Allowing cardholders to create standing instructions did address that issue, but was limited to credit card holders, which are only a small fraction of users compared to debit cardholders. (As of April 2020, there were 57 million credit cardholders in India compared to 829 million debit cardholders.)
To be sure, customers can make recurring payments up to the limit of Rs 5,000 by using UPI’s Autopay, which is not affected by the new regulation. UPI is the most preferred system of payment in India today and the AutoPay feature allows for the instant one-time creation of mandates through a UPI PIN.
However, as Deepti Rajeev points out in The Times of India, not all UPI applications support Autopay.
In addition, the focus on UPI also obscures other issues that start-up founders face. For example, cross-border payments remain a challenge, especially during exits. Companies can also face problems getting access to their money that comes from foreign sources because banks are either unsure of the correct procedure or the procedures just take a long time.
Recurring transactions are a small percentage
There is also an argument that recurring transactions represent only a very small volume (2.5%) of all transactions and an even smaller percentage in terms of value. Therefore, few people and organisations across the country are affected by these rules. But that argument misses the point.
Recurring transactions are good business for SaaS companies.
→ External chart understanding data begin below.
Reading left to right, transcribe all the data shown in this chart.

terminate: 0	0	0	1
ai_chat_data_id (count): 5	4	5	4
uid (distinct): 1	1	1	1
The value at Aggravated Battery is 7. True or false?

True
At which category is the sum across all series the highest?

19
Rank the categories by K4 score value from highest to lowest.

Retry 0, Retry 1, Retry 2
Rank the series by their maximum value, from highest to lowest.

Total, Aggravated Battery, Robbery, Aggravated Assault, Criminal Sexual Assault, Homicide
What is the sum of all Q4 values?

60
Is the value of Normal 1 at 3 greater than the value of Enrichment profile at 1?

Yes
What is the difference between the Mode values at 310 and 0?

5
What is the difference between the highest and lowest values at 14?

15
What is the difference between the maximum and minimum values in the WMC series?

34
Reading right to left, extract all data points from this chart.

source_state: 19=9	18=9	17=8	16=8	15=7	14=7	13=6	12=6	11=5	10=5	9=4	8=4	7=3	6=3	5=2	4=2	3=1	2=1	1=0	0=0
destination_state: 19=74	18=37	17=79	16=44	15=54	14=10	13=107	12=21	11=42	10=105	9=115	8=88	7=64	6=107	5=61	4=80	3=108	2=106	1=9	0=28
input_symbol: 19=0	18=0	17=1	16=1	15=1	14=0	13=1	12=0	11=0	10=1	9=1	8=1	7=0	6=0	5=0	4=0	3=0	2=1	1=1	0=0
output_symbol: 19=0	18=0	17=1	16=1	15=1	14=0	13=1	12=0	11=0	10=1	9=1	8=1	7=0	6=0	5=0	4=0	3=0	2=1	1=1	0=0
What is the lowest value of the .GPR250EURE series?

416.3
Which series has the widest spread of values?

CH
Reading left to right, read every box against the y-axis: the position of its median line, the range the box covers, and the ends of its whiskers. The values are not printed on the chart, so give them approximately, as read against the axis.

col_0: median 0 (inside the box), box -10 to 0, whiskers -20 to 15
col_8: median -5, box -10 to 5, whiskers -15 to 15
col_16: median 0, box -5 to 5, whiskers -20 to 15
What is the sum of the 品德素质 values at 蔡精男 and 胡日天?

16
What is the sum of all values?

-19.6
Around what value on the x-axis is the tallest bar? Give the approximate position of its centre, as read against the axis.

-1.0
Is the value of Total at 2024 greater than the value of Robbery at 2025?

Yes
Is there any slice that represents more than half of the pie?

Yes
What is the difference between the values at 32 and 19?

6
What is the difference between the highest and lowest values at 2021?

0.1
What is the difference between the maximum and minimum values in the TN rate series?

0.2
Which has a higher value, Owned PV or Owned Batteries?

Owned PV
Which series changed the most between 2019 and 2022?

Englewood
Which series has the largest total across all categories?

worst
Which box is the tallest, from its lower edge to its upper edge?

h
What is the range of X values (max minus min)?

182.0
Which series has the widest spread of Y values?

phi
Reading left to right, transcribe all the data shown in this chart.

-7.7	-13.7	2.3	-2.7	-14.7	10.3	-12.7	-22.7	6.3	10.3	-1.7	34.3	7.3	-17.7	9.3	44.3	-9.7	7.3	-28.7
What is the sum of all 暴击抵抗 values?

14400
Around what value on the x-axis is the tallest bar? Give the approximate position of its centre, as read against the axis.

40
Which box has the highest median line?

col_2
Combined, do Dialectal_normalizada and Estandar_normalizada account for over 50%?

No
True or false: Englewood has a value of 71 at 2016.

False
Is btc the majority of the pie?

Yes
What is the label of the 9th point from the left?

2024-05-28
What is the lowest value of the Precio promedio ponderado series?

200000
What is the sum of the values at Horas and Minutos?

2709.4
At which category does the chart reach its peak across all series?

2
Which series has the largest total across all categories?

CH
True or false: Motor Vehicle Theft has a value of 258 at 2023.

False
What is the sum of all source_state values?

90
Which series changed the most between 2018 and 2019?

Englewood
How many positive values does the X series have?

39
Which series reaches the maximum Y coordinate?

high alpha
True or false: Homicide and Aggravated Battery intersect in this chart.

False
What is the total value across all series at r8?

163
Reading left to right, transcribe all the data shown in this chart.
Therefore, if the SaaS sector is to grow and create value, the percentage of recurring transactions has to grow, too.
“If merchants are unable to provide top-notch and seamless quality of services to consumers, there will be tangible repercussions on value creation in digital markets and consumer welfare will be dented,” the authors write.
That’s an outcome no one wants.
ADIF’s work in the digital payments space
If the Indus Valley ecosystem has to grow, our companies should be able to compete with their global counterparts in terms of providing a seamless digital payment experience.
In the same vein, following RBI’s norms on card data storage and tokenization, ADIF partnered with the Merchant Payments Alliance of India to voice concerns over industry readiness and request an extension of the December 31 deadline for implementation of norms.
Following this intervention, the Reserve Bank of India extended the deadline for the same by six months.